**EXERCISE REQUIREMENTS:**
1. According to the piece on new dictionary words, how many new words did Merriam-Webster add to the dictionary this year?
2. Return the passage of the piece on new dictionary words between "And I have made" and "That hasn’t changed.", inclusive.
3. Why, according to the piece on new dictionary words, does a word get added to the dictionary only after many people are already using it?

**SELECTION:**
# # # #

If you were starting to get bored or your bar convo was getting dull, guess what? I have new words that you can use to spice up your speech and your writing.
Merriam-Webster added over 840 new words to the dictionary this year.
“It’s important to remember that new words are added to the dictionary only when they have already been used by many people—often initially by specialists or subcultures…The dictionary’s job is to report that usage as it enters the general vocabulary.”
And I have made it my job to bring you 26 of these newly inducted English words.
When last year’s list was released I told you entertainment and social media was shaping not only our lives but also our language. That hasn’t changed.
Instagramming: to post (a picture) to the Instagram photo-sharing service
Subtweet: a usually mocking or critical tweet that alludes to another Twitter user without including a link to the user’s account and often without directly mentioning the user’s name
Bingeable: having multiple episodes or parts that can be watched in rapid succession: suitable for binge-watching
Haptics: 1) the use of electronically or mechanically generated movement that a user experiences through the sense of touch as part of an interface (such as on a gaming console or smartphone)
2) a science concerned with the sense of touch
Would you like to have this word used in a sentence? I understand.
Here’s one Merriam-Webster provides:
“Some video games let players experience simple examples of haptics; … players can feel shudders and jolts through joysticks and steering wheels that are linked to virtual activities like driving vehicles with high-torque motors.”

# # # #

**GIVEN INFORMATION:**
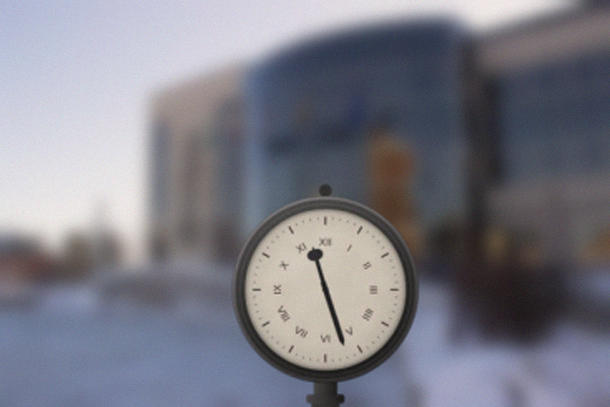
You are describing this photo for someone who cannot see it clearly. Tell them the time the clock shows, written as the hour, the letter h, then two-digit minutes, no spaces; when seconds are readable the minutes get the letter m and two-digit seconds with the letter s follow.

# # # #

**EXERCISE SOLUTIONS:**
1. Over 840.

2.
And I have made it my job to bring you 26 of these newly inducted English words.
When last year’s list was released I told you entertainment and social media was shaping not only our lives but also our language. That hasn’t changed.

3. The dictionary's job is to report usage as it enters the general vocabulary. A word therefore has to be used by many people first, often starting with specialists or subcultures.